Langit yang sebentar-sebentar cerah dan diselingi mendung yang berakhir gerimis menyambut pembukaan Harau Rock Climbing Festival 2025 di Lembah Harau, Kabupaten Lima Puluh Kota, Sumatra Barat, Rabu (1/10). Di tengah tebing-tebing granit yang menjulang, ratusan peserta dari berbagai daerah sudah berkumpul. Festival yang berlangsung hingga 4 Oktober itu menghadirkan sosok tak biasa, yakni Rocky Gerung.
Bagi publik, Rocky lekat dengan perannya sebagai pengamat politik. Namun di dunia panjat tebing Indonesia, namanya bukan sekadar tamu. Ia tercatat sebagai Wakil Kepala Bidang Panjat Tebing Alam dan Rekreasi di Pengurus Pusat Federasi Panjat Tebing Indonesia (PP FPTI). Kehadirannya di Harau menjadi magnet tersendiri, terlebih setelah sempat ramai dibicarakan ketika atlet panjat tebing Indonesia, Veddriq Leonardo, meraih medali emas di Olimpiade Paris 2024. Saat itu, video ucapan terima kasih Rocky kepada masyarakat Indonesia viral di media sosial.

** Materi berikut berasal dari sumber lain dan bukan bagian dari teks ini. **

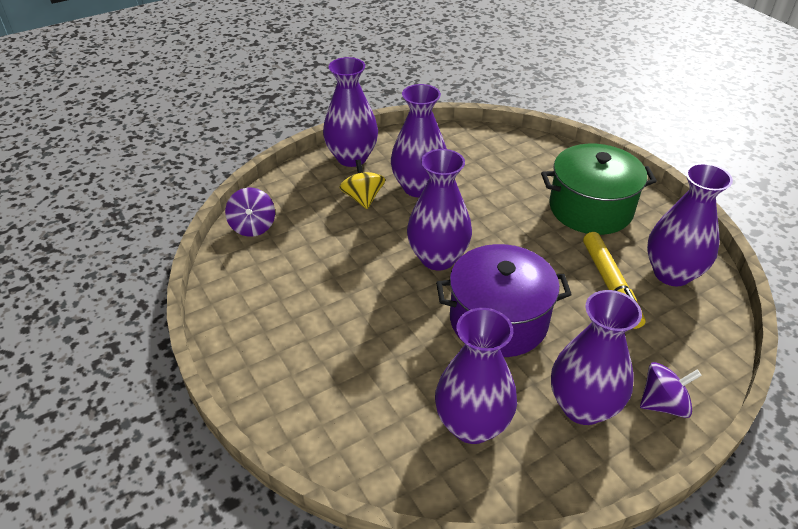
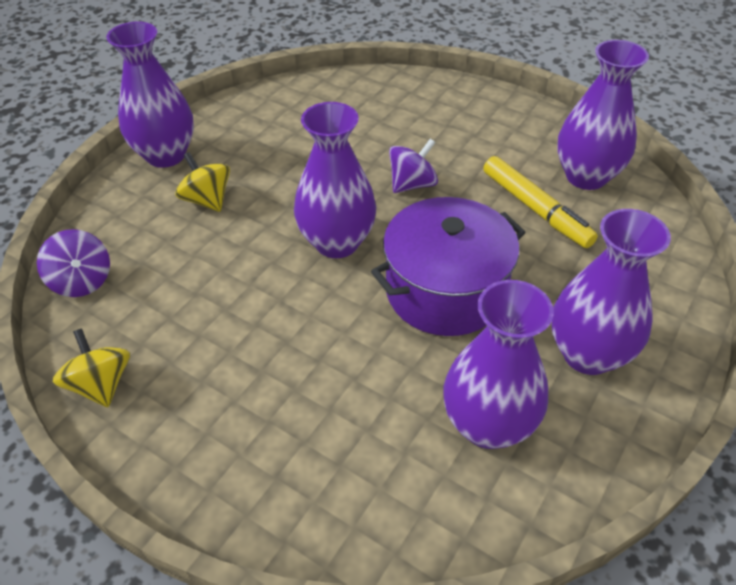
camera: 25 degrees left, 5 degrees up
purple vase [391,84,447,197] -> none
green pot [541,144,657,235] -> none
purple spinning top [640,362,702,418] -> purple spinning top moved to [389,139,438,193]
none -> yellow spinning top [53,328,130,407]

Di Harau, Rocky tampil sebagai narasumber dengan tema “Industri dan Pengelolaan Wisata Panjat Tebing.” Di hadapan peserta, ia membuka dengan analogi yang mengejutkan. “Intuisi kita memang dilatih dalam rahim ibu. Jadi adapun panjat tebing adalah olahraga yang paling aman, karena kita sebagai atlet maupun hobbies sudah dilatih oleh ibu kita sendiri. Itu filosofinya tuh,” ucap Rocky, disambut tawa dan tepuk tangan hadirin.
Ia lalu melanjutkan dengan penekanan ekologis. “Itu juga yang menyebabkan intuisi kita untuk menjaga alam sama dengan intuisi kita untuk membayangkan bahwa ketika saya hidup di rahim ibu, itu adalah ekologi yang paling bersih. Rahim ibu memberi saya nutrisi, memberi rasa nyaman. Jadi kita mau mengembalikan rahim ibu menjadi pusat perhatian ketika kita menjaga rahim alam. Dan Lembah Harau ini adalah rahim alam,” katanya.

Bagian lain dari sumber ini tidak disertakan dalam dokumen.